Wenn Hillary Clinton ins Weiße Haus einzieht, wird ihr ein Teil der Bevölkerung weiterhin misstrauen. Das schwächt ihre künftige Stellung als Regierungschefin. Wie will sie die gespaltene Gesellschaft wieder miteinander versöhnen? Wie die Blockade im Kongress überwinden, Kompromisse herbeiführen bei politischen Entscheidungen? Das alles scheint - zumindest aus heutiger Sicht - schwierig.

Miodrag Soric leitet das DW-Studio in Washington

All das lässt Ungutes ahnen für die Zukunft. Um in der Außen- und Sicherheitspolitik gestalten zu können, muss der amerikanische Präsident in der Heimat über Rückhalt verfügen. Falls nicht, ist er auf starke Partner im Ausland angewiesen.

Bislang war in Europa Großbritannien die erste Wahl. Doch nach dem Brexit und der Drohung der Schotten, das Vereinigte Königreich zu verlassen, hat London an außenpolitischem Gewicht verloren. Ähnliches gilt für Frankreich, dessen Wirtschaft seit Jahren schwach ist. Eine Präsidentin Clinton dürfte kaum auf Populisten wie Viktor Orbán oder Jaroslaw Kaczynski zugehen - zu sehr erinnern diese an Donald Trump.

Neue Achse Berlin-Washington möglich

Bleibt also allein Bundeskanzlerin Merkel, mit der die US-Presse Hillary Clinton ständig vergleicht. So unterschiedlich beide Frauen sind - sie haben vieles gemein: Sie setzen sich durch in einer von Männern dominierten Politikwelt, sind pragmatisch, überzeugte Transatlantikerinnen, protestantisch-fleißig, detailversessen. Beide wissen, was sie aneinander haben. Merkel und Clinton kennen sich schon lange.

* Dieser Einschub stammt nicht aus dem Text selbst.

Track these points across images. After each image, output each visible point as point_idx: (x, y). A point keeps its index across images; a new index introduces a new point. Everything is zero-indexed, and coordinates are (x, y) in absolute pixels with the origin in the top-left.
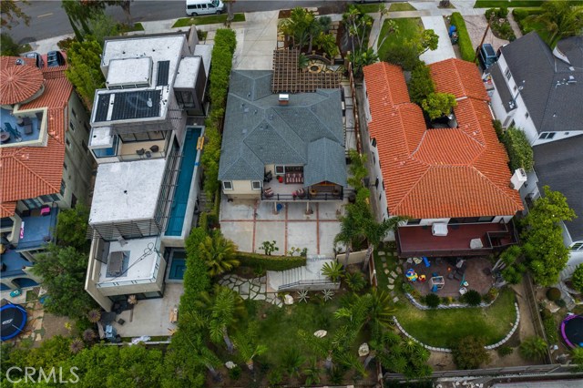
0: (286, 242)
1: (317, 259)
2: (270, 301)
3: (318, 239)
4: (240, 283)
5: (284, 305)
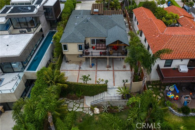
2: (85, 112)
3: (114, 79)
4: (68, 102)
5: (94, 114)
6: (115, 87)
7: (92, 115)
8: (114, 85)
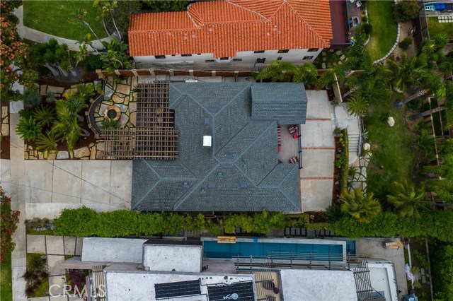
0: (321, 148)
1: (335, 121)
2: (367, 164)
5: (371, 151)
6: (333, 119)
7: (371, 154)
8: (330, 119)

1989 und 1990 hat US-Präsident George Bush senior dem damaligen Kanzler Helmut Kohl mehrfach eine Partnerschaft in der Führung des Westens angeboten ("partners in leadership"). Der Alt-Kanzler verwarf dieses Angebot: Er wollte kein Misstrauen wecken bei den europäischen Nachbarn. Inzwischen ist über ein Vierteljahrhundert vergangen. Deutschland wird sich seiner Verantwortung in außen- und sicherheitspolitischen Fragen auf Dauer kaum verweigern können - die neue Präsidentin Clinton wird zügig auf Berlin zugehen.